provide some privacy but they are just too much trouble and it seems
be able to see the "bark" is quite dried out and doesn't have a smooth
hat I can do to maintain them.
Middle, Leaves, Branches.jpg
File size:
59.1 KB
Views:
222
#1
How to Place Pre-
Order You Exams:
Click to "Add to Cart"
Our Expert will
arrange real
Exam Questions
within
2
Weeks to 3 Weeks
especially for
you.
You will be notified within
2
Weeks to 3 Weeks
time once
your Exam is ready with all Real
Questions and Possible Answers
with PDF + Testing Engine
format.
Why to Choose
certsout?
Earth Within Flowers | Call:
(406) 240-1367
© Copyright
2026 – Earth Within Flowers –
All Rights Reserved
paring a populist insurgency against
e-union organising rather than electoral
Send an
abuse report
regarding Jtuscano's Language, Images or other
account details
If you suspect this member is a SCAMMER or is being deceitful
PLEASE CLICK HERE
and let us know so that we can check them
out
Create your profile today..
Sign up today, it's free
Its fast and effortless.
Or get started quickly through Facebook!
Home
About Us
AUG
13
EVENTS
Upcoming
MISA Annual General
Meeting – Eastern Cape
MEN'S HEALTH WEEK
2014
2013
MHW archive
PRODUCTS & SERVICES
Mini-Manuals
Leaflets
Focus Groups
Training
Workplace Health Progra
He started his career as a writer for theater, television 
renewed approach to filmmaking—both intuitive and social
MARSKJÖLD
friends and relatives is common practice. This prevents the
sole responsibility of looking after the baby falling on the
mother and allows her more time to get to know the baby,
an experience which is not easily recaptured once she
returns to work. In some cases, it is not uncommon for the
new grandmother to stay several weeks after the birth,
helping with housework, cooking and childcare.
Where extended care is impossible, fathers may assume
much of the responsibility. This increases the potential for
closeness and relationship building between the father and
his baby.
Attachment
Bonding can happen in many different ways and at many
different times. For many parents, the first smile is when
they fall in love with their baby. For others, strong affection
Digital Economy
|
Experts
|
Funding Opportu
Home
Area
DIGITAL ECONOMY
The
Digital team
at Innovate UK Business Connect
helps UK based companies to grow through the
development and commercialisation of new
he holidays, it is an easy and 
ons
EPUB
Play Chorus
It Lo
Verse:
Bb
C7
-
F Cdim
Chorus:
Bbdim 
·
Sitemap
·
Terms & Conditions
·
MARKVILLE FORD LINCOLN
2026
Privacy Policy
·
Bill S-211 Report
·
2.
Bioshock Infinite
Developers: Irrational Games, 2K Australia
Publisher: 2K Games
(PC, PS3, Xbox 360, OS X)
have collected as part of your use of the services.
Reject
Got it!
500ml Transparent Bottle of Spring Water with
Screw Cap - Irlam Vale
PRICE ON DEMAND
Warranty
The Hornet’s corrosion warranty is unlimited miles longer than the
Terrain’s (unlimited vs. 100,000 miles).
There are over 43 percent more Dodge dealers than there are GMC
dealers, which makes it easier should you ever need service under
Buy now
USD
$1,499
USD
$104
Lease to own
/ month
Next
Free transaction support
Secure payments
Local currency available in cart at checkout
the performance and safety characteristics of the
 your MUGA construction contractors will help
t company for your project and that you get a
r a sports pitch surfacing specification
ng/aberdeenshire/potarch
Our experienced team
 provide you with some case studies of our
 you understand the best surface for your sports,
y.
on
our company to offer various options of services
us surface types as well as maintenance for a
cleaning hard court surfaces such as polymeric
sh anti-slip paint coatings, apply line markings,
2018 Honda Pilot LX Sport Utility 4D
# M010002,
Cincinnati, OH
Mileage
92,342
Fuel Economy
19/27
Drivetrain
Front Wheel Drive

Assignment: Everything from the first line above through the line that contains "PLEASE CLICK HERE" should be duplicated exactly, please, and nothing beyond it.

The completed task:
provide some privacy but they are just too much trouble and it seems
be able to see the "bark" is quite dried out and doesn't have a smooth
hat I can do to maintain them.
Middle, Leaves, Branches.jpg
File size:
59.1 KB
Views:
222
#1
How to Place Pre-
Order You Exams:
Click to "Add to Cart"
Our Expert will
arrange real
Exam Questions
within
2
Weeks to 3 Weeks
especially for
you.
You will be notified within
2
Weeks to 3 Weeks
time once
your Exam is ready with all Real
Questions and Possible Answers
with PDF + Testing Engine
format.
Why to Choose
certsout?
Earth Within Flowers | Call:
(406) 240-1367
© Copyright
2026 – Earth Within Flowers –
All Rights Reserved
paring a populist insurgency against
e-union organising rather than electoral
Send an
abuse report
regarding Jtuscano's Language, Images or other
account details
If you suspect this member is a SCAMMER or is being deceitful
PLEASE CLICK HERE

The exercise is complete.